== Task goal ==
Output the line containing "Mark the kettle with a point. As (x, y)." and all subsequent lines of the listing below, copied exactly, with no other lines.

::::

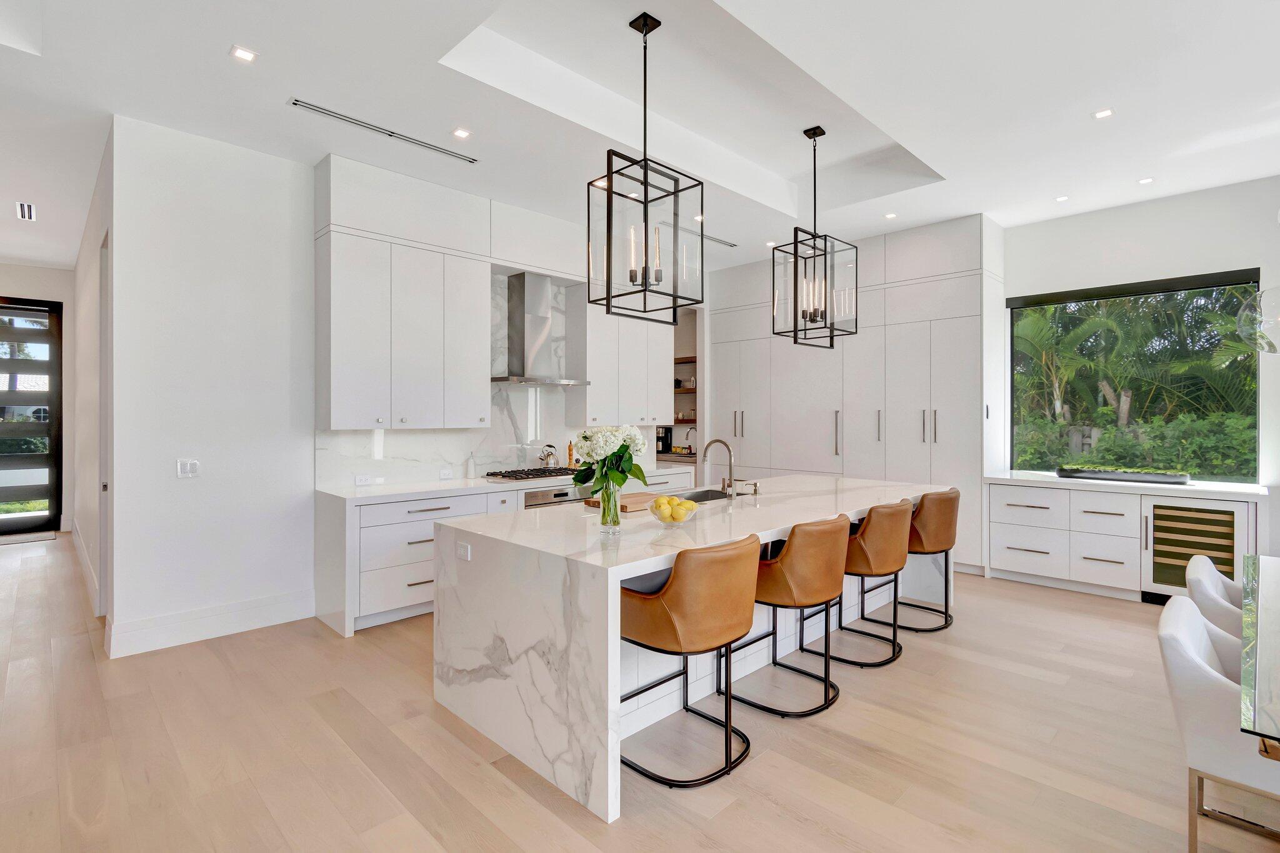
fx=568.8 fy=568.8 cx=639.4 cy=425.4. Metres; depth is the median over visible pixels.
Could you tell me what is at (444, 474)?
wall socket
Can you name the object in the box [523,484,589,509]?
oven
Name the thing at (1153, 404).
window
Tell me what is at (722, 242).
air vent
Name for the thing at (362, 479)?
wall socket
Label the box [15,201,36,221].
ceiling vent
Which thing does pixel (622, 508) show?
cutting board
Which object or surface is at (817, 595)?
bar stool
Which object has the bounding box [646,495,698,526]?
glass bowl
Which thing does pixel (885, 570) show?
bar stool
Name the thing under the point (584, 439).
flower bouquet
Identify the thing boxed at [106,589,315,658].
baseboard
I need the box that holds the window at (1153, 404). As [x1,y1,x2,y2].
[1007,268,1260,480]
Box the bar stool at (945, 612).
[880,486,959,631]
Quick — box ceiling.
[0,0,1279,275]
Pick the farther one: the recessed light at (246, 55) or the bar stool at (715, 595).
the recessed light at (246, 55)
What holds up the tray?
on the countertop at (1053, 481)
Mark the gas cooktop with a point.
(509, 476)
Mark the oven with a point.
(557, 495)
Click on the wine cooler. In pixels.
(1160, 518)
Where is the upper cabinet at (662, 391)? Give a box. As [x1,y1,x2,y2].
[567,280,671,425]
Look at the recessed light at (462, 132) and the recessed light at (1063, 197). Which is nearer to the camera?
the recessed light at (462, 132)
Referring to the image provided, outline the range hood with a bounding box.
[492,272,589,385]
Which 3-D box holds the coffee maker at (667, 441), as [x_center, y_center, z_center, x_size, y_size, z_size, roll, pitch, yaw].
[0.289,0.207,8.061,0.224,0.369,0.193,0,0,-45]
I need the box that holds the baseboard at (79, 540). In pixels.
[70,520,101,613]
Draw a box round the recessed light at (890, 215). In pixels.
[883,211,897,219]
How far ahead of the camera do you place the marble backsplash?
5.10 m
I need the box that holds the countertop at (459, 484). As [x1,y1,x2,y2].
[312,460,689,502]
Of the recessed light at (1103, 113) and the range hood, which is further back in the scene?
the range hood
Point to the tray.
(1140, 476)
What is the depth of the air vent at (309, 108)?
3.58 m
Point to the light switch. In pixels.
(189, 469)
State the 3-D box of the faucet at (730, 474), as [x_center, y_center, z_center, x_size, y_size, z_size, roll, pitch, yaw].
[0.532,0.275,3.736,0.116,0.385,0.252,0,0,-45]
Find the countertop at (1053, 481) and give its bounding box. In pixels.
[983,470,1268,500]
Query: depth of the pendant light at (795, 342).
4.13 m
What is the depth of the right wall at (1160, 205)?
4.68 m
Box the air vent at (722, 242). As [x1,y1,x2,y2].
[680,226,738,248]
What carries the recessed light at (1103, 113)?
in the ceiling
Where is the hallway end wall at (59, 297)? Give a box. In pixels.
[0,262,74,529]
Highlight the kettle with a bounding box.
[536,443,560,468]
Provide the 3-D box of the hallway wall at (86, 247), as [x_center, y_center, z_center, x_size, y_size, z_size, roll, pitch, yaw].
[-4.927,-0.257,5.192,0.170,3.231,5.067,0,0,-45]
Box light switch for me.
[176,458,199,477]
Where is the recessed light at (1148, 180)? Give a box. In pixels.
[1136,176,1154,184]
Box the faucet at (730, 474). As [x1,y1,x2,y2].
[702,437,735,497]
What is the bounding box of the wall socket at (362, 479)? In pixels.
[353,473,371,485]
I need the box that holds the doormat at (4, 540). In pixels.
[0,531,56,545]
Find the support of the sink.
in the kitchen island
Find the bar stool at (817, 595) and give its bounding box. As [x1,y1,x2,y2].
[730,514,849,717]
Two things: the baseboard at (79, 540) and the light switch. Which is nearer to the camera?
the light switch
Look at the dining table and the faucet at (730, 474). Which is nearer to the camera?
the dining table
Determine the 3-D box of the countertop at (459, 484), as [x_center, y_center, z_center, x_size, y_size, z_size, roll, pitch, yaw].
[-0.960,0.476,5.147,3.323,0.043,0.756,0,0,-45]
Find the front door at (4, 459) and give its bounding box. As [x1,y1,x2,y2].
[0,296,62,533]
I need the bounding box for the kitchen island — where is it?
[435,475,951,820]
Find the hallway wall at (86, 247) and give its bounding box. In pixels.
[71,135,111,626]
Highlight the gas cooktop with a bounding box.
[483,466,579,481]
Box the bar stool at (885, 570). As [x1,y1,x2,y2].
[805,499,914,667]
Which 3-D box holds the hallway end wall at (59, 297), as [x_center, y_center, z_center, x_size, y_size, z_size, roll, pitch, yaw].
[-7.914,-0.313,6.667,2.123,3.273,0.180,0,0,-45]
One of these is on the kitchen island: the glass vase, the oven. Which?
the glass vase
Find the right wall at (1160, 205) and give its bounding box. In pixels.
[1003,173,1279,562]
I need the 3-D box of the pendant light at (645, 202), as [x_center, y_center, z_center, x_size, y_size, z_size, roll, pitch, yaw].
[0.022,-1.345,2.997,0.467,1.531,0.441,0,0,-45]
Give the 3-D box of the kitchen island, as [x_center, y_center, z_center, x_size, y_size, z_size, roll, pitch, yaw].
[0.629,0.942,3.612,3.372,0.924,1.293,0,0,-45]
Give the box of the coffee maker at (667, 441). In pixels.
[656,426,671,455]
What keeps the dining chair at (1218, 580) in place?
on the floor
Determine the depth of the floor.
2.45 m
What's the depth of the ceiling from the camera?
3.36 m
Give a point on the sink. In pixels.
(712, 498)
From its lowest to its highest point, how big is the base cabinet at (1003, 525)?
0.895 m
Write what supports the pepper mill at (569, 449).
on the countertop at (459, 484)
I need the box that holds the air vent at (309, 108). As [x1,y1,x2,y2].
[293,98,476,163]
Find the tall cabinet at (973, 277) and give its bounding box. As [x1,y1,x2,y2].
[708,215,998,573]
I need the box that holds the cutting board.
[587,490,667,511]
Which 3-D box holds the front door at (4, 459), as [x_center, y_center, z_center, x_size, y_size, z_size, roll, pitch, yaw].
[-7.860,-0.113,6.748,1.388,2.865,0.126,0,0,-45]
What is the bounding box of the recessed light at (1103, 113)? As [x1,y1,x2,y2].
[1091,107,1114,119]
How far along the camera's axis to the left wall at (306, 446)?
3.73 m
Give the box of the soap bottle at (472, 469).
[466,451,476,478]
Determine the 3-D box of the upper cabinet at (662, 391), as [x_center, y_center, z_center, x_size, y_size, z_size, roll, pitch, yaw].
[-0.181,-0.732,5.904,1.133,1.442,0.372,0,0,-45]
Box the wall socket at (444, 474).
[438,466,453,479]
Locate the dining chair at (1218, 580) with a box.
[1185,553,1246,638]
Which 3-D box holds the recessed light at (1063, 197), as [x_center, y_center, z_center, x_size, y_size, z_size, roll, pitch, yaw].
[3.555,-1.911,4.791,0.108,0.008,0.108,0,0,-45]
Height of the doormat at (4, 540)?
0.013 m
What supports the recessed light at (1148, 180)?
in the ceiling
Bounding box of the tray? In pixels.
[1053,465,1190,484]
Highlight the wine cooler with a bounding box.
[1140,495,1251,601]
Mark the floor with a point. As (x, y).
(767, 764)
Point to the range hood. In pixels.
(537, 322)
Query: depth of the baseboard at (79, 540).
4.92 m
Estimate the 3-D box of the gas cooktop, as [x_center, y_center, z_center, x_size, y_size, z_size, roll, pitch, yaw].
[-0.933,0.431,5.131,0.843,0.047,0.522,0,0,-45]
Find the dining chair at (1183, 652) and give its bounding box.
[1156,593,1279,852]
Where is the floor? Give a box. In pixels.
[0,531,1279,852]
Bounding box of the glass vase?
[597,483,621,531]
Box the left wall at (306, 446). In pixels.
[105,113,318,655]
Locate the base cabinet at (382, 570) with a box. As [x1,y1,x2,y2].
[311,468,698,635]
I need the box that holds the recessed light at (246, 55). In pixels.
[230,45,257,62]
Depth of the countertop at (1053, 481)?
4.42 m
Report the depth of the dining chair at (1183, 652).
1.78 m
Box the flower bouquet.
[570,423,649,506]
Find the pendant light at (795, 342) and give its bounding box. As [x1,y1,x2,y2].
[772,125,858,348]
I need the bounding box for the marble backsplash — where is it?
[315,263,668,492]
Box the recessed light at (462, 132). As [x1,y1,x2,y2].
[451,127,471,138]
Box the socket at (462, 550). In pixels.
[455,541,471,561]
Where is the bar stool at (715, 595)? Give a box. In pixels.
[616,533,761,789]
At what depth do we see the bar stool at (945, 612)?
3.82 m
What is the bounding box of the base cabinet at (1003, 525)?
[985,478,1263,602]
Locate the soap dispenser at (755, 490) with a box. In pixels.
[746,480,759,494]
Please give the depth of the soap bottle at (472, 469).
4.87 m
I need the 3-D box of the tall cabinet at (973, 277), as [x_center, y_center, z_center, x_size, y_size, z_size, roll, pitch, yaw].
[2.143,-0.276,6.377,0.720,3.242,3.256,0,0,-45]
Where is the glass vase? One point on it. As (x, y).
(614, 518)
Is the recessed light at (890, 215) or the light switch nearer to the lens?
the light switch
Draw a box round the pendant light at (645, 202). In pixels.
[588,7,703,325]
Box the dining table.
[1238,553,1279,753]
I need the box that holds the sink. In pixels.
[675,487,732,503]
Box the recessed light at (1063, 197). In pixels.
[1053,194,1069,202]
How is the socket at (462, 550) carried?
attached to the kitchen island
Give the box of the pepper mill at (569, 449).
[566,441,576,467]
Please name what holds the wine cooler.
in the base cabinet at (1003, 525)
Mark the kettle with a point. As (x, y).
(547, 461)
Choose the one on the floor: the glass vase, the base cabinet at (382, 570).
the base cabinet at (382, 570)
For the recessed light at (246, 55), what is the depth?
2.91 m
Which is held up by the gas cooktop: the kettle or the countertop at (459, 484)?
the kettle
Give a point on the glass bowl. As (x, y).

::::

== Expected answer ==
Mark the kettle with a point. As (x, y).
(547, 461)
Choose the one on the floor: the glass vase, the base cabinet at (382, 570).
the base cabinet at (382, 570)
For the recessed light at (246, 55), what is the depth?
2.91 m
Which is held up by the gas cooktop: the kettle or the countertop at (459, 484)?
the kettle
Give a point on the glass bowl. As (x, y).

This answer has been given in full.